(Source records)

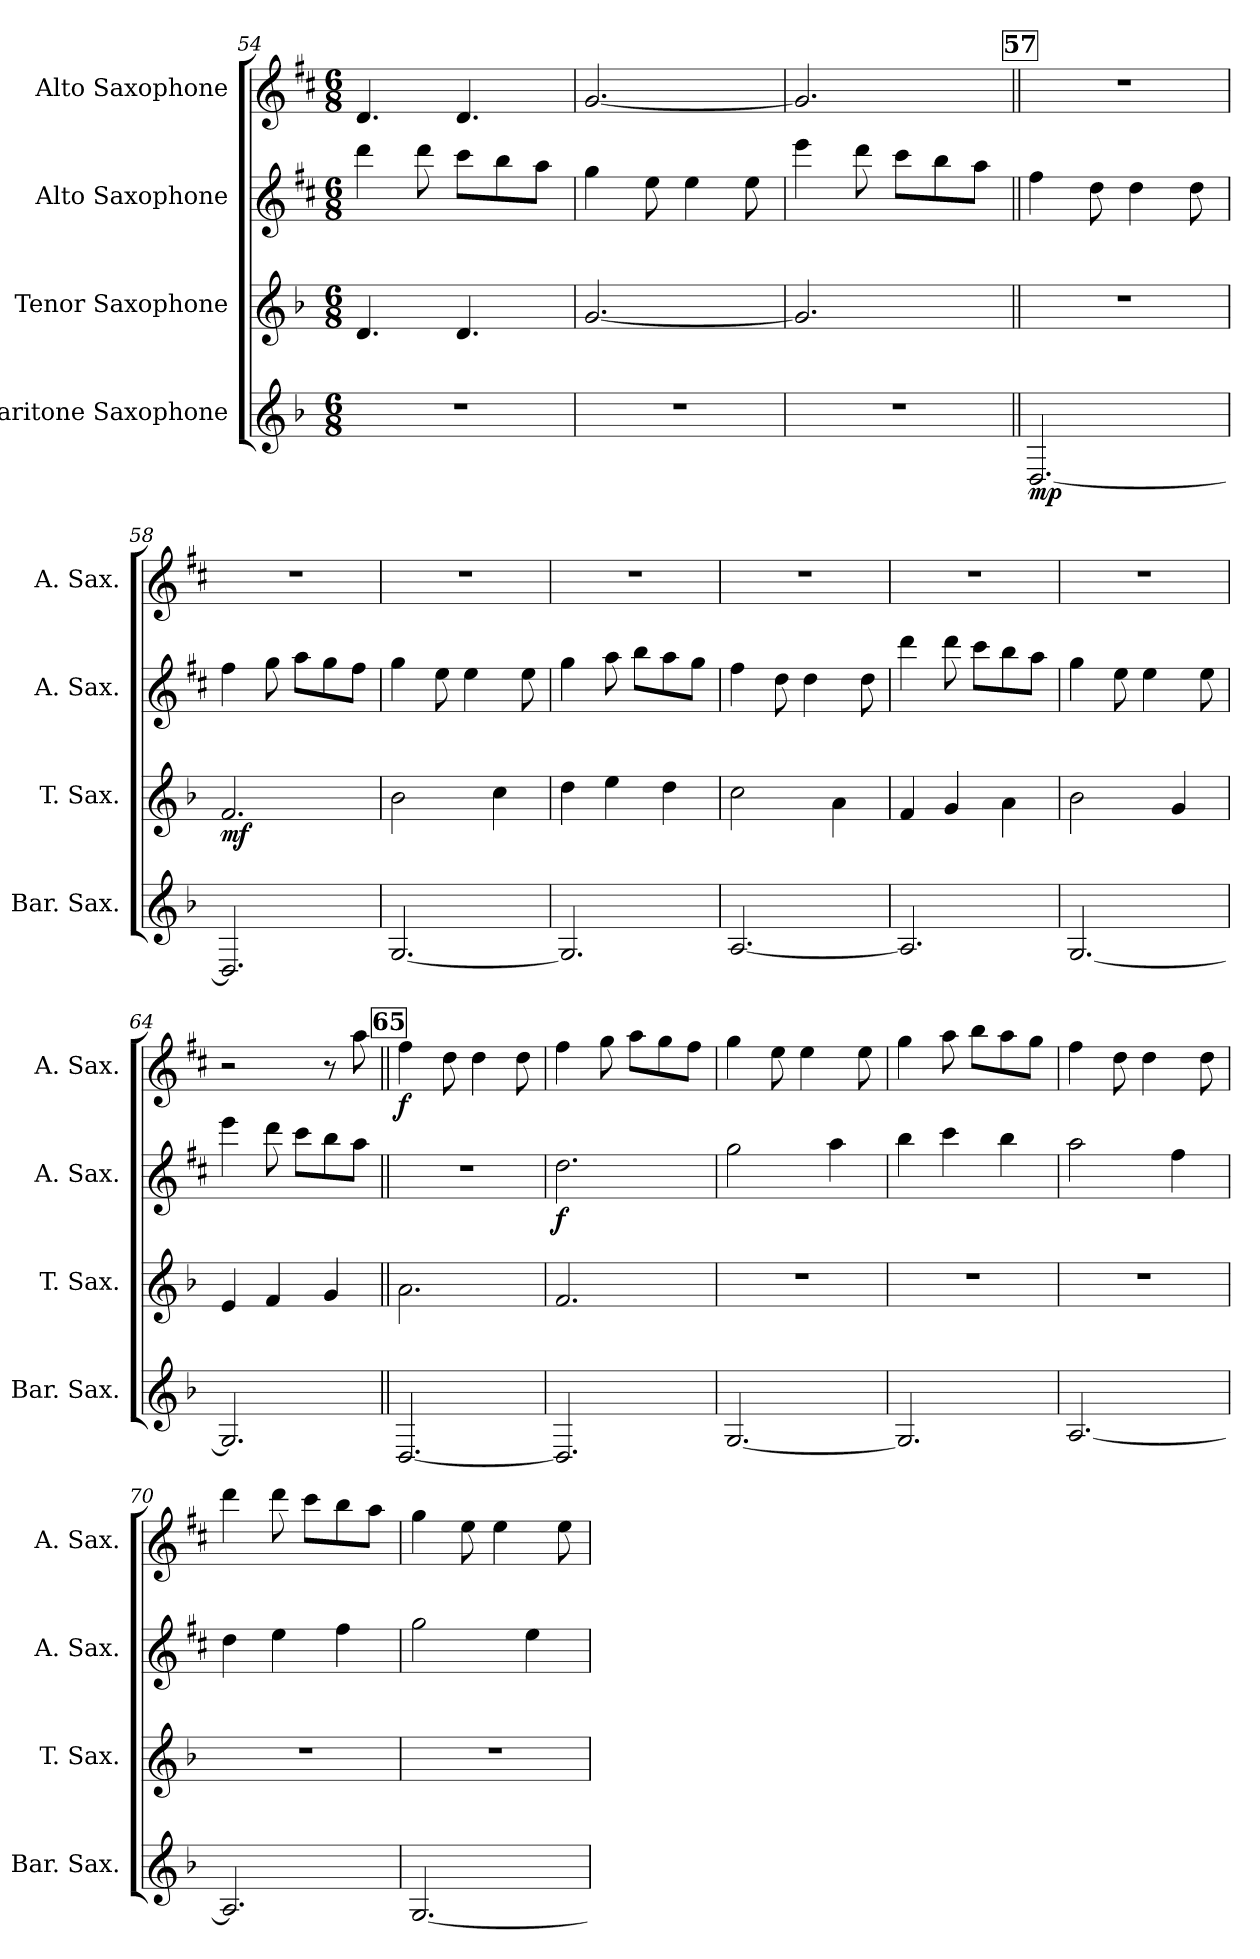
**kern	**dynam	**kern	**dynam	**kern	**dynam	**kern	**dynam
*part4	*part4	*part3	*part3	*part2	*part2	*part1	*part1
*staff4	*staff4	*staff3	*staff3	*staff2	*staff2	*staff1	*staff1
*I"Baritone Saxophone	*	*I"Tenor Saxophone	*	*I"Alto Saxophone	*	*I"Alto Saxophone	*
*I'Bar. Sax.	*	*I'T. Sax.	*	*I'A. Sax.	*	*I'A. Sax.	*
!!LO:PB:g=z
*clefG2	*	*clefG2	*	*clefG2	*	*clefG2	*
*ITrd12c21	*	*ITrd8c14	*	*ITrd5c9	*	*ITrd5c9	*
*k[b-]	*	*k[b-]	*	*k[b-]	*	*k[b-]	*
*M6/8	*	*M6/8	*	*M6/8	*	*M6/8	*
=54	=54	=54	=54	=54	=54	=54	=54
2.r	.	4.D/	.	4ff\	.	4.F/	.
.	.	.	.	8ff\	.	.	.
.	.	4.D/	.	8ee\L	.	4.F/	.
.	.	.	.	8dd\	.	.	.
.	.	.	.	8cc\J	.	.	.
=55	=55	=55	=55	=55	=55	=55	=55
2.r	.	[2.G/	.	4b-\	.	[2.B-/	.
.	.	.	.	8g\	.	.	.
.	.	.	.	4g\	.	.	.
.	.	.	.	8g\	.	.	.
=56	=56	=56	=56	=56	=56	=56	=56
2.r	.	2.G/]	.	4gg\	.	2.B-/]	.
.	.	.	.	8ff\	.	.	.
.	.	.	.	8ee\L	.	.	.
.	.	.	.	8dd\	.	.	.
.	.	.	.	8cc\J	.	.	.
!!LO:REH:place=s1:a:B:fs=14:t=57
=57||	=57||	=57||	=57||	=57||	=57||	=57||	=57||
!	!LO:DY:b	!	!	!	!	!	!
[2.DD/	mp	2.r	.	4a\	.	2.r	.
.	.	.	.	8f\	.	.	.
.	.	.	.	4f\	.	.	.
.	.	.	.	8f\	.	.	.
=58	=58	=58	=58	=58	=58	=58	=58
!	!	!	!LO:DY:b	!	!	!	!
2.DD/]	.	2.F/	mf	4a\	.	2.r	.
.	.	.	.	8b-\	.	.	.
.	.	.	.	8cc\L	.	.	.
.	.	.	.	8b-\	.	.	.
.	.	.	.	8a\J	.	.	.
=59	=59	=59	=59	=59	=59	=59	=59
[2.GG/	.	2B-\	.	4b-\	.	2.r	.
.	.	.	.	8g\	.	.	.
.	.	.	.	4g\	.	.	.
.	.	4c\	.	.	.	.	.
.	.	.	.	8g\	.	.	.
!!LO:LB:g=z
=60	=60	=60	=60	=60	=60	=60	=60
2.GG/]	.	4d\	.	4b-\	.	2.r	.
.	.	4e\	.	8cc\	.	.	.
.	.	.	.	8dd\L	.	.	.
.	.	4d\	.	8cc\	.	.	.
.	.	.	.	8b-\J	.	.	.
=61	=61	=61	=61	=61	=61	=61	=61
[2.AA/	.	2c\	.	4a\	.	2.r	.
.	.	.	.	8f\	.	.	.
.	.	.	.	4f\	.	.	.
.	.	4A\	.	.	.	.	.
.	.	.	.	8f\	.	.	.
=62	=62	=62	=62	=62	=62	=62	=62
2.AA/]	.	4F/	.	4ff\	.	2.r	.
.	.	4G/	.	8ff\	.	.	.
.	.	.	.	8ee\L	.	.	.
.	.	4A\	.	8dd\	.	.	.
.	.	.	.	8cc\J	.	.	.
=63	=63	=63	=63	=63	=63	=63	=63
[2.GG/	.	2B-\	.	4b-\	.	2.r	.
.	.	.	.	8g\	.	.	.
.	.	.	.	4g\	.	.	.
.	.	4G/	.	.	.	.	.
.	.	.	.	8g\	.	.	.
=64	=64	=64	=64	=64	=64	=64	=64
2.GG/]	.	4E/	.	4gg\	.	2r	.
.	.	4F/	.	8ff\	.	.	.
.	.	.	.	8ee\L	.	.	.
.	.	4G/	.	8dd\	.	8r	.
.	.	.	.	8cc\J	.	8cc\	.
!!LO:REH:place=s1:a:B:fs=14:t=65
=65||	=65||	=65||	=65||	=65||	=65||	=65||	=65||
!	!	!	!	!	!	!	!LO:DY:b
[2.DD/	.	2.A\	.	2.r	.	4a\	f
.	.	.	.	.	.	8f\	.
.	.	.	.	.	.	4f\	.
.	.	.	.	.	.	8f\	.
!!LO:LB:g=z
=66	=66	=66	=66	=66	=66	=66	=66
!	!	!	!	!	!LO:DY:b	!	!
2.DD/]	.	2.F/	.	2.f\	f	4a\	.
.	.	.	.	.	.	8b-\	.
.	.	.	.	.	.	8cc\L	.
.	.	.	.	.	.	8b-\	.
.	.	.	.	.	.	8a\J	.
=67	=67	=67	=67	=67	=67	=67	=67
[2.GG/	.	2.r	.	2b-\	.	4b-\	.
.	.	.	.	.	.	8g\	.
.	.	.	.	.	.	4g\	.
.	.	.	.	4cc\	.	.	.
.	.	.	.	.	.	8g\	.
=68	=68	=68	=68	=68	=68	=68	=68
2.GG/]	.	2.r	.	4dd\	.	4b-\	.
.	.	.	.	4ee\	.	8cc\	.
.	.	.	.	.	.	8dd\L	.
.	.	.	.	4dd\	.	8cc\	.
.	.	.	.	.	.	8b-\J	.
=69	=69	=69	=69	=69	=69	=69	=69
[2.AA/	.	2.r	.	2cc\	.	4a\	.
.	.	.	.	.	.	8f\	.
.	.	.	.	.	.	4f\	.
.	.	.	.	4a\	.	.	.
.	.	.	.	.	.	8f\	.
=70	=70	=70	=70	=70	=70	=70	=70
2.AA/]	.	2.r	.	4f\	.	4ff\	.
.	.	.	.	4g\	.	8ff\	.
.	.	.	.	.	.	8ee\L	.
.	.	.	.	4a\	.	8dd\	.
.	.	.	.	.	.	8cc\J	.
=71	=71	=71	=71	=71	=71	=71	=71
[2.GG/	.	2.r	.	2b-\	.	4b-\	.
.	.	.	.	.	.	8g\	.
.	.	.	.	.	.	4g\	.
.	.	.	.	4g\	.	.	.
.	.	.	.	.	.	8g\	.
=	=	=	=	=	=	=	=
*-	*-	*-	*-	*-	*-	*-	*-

The exercise >> Which lines in the records above contain the string "place"? Copy each of them in full.

Written answer >>
!!LO:REH:place=s1:a:B:fs=14:t=57
!!LO:REH:place=s1:a:B:fs=14:t=65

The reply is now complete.